▸ TASK DIRECTIONS
Write out every line from the one containing "common name: Toothed wrack" through the final line of the rows below as a numbered list, omitting blank lines.

▸ GIVEN RECORDS
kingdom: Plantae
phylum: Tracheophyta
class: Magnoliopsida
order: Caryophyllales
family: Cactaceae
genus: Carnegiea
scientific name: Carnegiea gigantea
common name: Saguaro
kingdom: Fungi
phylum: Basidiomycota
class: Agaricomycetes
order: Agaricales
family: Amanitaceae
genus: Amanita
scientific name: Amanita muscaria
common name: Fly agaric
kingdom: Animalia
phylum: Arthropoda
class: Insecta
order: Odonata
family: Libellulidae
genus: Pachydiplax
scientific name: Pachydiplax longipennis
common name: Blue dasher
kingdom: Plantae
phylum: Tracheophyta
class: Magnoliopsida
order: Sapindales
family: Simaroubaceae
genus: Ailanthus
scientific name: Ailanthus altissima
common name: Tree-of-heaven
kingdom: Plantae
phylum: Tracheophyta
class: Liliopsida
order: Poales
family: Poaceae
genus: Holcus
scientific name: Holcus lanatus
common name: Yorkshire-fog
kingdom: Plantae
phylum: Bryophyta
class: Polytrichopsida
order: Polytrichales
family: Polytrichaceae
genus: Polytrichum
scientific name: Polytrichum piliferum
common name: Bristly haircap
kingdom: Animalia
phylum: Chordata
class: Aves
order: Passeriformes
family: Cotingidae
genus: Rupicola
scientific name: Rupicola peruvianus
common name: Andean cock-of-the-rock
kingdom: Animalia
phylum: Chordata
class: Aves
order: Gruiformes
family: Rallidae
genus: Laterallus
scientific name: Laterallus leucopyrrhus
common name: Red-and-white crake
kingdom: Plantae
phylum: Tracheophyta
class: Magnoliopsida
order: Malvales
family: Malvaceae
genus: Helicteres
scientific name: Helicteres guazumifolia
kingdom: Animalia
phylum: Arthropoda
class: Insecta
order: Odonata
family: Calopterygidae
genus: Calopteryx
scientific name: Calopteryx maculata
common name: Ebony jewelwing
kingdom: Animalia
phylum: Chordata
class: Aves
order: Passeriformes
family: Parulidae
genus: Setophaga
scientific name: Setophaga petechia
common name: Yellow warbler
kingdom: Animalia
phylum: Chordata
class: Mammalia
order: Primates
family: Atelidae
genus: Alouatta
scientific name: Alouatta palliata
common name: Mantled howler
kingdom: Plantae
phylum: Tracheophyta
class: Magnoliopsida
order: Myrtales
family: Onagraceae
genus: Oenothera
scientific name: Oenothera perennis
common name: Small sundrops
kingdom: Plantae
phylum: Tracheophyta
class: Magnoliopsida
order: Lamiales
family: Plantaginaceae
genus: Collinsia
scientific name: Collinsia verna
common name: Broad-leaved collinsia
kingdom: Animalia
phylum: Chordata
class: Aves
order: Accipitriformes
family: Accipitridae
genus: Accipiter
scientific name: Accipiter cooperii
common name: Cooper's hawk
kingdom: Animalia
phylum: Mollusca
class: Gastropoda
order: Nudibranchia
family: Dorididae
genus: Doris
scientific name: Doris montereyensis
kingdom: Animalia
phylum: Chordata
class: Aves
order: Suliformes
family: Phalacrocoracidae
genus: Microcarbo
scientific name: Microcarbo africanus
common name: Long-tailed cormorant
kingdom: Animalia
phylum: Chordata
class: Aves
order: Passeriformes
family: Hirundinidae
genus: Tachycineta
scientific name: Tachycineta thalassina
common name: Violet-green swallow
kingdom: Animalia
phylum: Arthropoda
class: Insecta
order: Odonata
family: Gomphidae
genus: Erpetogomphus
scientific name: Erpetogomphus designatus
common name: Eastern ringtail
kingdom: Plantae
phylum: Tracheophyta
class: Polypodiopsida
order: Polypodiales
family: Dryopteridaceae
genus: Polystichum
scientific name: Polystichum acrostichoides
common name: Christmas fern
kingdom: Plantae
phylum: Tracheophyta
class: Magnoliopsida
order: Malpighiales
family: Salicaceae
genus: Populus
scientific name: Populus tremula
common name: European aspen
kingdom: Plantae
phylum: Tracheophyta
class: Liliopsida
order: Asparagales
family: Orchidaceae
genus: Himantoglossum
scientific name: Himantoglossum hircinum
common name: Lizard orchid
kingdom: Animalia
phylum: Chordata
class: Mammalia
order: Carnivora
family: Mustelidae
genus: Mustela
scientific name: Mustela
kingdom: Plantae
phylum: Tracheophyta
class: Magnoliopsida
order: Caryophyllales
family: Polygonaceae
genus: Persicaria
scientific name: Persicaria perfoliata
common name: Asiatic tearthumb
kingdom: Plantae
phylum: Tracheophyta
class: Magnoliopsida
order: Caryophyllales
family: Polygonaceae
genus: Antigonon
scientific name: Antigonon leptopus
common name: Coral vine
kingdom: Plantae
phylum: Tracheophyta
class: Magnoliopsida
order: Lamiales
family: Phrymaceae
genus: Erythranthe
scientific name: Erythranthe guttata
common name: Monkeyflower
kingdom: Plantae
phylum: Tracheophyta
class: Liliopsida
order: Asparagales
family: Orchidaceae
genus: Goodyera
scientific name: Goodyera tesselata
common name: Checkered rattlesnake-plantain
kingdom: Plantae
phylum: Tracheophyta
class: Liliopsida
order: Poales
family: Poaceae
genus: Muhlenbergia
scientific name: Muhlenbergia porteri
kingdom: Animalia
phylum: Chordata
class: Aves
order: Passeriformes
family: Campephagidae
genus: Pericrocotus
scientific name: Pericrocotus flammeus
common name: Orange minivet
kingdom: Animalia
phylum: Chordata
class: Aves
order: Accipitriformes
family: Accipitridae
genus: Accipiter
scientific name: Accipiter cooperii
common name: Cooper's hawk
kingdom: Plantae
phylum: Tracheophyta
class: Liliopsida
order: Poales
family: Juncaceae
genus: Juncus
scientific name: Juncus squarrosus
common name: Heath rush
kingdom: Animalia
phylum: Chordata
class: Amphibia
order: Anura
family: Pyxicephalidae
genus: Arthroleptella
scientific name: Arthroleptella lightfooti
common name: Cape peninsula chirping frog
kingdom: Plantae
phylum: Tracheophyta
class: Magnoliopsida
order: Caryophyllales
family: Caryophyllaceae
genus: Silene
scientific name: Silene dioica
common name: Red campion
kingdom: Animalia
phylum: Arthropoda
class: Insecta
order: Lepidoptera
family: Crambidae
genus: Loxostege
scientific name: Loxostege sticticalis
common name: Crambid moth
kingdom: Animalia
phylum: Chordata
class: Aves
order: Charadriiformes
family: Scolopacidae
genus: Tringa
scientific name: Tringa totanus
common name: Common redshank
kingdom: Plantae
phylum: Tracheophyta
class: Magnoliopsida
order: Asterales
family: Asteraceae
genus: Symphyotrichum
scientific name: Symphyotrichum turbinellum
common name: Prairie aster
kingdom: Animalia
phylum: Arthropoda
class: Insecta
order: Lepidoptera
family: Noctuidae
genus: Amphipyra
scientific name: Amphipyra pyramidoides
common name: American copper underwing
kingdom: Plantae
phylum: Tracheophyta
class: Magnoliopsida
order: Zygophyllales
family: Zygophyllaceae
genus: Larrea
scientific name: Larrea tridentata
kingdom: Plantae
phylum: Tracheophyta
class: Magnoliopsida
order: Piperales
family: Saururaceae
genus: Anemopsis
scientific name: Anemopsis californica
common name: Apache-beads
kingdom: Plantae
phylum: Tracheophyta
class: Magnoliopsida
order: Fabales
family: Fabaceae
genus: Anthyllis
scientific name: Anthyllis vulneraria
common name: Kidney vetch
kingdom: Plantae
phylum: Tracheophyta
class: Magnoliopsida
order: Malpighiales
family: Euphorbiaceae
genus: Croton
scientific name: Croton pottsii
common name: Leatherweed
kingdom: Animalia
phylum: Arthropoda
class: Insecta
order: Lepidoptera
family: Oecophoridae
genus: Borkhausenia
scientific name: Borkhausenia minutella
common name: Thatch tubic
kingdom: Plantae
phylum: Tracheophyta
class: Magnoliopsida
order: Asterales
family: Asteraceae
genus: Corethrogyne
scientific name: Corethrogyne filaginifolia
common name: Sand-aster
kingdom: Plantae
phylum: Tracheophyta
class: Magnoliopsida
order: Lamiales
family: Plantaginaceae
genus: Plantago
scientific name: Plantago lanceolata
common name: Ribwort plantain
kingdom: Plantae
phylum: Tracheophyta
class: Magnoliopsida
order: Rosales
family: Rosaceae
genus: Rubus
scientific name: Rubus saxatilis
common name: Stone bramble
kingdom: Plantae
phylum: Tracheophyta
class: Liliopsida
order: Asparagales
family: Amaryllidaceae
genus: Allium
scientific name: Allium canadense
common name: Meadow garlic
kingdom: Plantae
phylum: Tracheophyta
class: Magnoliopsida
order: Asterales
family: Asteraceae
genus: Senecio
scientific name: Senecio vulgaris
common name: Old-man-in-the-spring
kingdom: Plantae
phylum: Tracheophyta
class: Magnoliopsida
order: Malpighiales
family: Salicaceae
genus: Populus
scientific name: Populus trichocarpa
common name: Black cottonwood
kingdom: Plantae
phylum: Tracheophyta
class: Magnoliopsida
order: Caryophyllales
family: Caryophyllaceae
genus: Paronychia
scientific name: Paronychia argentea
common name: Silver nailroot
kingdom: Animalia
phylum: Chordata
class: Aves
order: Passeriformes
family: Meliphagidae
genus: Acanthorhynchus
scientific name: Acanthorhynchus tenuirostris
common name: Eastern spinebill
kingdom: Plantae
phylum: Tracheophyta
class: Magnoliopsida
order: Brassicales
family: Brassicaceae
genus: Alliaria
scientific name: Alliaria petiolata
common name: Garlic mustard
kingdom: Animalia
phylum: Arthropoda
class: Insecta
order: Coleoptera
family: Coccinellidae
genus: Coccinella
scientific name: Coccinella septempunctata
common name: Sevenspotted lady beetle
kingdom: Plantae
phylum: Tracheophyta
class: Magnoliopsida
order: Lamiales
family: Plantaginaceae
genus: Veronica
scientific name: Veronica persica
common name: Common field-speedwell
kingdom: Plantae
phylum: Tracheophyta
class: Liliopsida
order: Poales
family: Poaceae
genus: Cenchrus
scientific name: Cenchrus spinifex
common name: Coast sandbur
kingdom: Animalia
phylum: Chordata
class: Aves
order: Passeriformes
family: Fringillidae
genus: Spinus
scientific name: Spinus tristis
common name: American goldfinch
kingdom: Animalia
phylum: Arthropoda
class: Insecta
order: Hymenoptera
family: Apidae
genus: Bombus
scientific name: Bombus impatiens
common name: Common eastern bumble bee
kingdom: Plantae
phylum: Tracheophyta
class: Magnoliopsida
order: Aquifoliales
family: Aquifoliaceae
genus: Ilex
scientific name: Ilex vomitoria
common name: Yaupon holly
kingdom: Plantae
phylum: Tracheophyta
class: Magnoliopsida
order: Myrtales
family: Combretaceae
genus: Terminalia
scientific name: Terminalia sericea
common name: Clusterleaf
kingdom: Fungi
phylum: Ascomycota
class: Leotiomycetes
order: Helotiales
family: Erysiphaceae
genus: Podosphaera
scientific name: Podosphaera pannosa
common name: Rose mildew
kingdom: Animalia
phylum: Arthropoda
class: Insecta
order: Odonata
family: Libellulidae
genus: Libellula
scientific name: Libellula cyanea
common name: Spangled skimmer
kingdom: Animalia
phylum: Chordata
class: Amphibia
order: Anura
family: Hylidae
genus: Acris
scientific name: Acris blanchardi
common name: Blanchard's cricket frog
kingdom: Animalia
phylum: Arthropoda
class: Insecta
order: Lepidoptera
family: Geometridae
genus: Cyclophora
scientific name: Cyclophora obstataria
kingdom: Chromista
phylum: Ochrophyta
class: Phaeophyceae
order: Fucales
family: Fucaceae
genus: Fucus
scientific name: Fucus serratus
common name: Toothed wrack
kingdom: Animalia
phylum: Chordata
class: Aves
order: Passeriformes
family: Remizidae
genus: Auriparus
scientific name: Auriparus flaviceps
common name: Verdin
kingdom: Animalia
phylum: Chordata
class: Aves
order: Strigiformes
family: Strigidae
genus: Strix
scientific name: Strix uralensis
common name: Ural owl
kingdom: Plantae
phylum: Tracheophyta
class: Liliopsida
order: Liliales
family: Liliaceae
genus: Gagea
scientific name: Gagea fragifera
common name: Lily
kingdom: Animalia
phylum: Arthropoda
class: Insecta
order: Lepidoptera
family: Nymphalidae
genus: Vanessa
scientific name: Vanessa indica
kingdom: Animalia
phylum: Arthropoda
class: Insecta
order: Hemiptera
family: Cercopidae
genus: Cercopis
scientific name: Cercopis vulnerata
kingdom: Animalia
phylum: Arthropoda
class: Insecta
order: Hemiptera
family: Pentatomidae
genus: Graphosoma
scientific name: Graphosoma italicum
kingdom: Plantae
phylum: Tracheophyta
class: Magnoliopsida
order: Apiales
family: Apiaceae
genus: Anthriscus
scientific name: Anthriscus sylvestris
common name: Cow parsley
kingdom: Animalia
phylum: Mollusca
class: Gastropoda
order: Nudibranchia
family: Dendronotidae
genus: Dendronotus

▸ PROBLEM SOLUTION
1. common name: Toothed wrack
2. kingdom: Animalia
3. phylum: Chordata
4. class: Aves
5. order: Passeriformes
6. family: Remizidae
7. genus: Auriparus
8. scientific name: Auriparus flaviceps
9. common name: Verdin
10. kingdom: Animalia
11. phylum: Chordata
12. class: Aves
13. order: Strigiformes
14. family: Strigidae
15. genus: Strix
16. scientific name: Strix uralensis
17. common name: Ural owl
18. kingdom: Plantae
19. phylum: Tracheophyta
20. class: Liliopsida
21. order: Liliales
22. family: Liliaceae
23. genus: Gagea
24. scientific name: Gagea fragifera
25. common name: Lily
26. kingdom: Animalia
27. phylum: Arthropoda
28. class: Insecta
29. order: Lepidoptera
30. family: Nymphalidae
31. genus: Vanessa
32. scientific name: Vanessa indica
33. kingdom: Animalia
34. phylum: Arthropoda
35. class: Insecta
36. order: Hemiptera
37. family: Cercopidae
38. genus: Cercopis
39. scientific name: Cercopis vulnerata
40. kingdom: Animalia
41. phylum: Arthropoda
42. class: Insecta
43. order: Hemiptera
44. family: Pentatomidae
45. genus: Graphosoma
46. scientific name: Graphosoma italicum
47. kingdom: Plantae
48. phylum: Tracheophyta
49. class: Magnoliopsida
50. order: Apiales
51. family: Apiaceae
52. genus: Anthriscus
53. scientific name: Anthriscus sylvestris
54. common name: Cow parsley
55. kingdom: Animalia
56. phylum: Mollusca
57. class: Gastropoda
58. order: Nudibranchia
59. family: Dendronotidae
60. genus: Dendronotus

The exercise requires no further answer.